──────── Entries provided
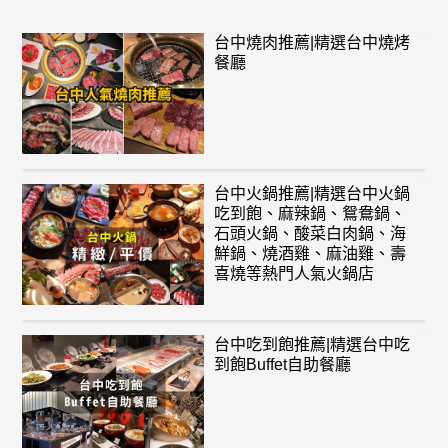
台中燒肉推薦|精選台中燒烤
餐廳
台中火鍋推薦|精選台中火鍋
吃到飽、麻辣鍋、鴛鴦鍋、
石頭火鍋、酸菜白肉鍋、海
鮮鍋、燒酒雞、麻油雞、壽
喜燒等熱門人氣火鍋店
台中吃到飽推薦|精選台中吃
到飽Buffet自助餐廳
────────────────
──────── Entries provided
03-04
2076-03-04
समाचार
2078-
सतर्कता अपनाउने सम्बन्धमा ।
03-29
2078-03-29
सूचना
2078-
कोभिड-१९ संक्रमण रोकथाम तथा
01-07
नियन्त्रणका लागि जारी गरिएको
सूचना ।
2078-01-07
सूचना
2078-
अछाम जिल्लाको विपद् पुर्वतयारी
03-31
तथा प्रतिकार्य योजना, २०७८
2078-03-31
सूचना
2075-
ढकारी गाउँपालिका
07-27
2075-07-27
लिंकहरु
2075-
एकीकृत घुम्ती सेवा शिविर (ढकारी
────────────────
What you are asked to do
Above are the entries. Quote exactly the lines from the one bearing "台中燒肉推薦|精選台中燒烤" through the one bearing "到飽Buffet自助餐廳".

Response to the exercise
台中燒肉推薦|精選台中燒烤
餐廳
台中火鍋推薦|精選台中火鍋
吃到飽、麻辣鍋、鴛鴦鍋、
石頭火鍋、酸菜白肉鍋、海
鮮鍋、燒酒雞、麻油雞、壽
喜燒等熱門人氣火鍋店
台中吃到飽推薦|精選台中吃
到飽Buffet自助餐廳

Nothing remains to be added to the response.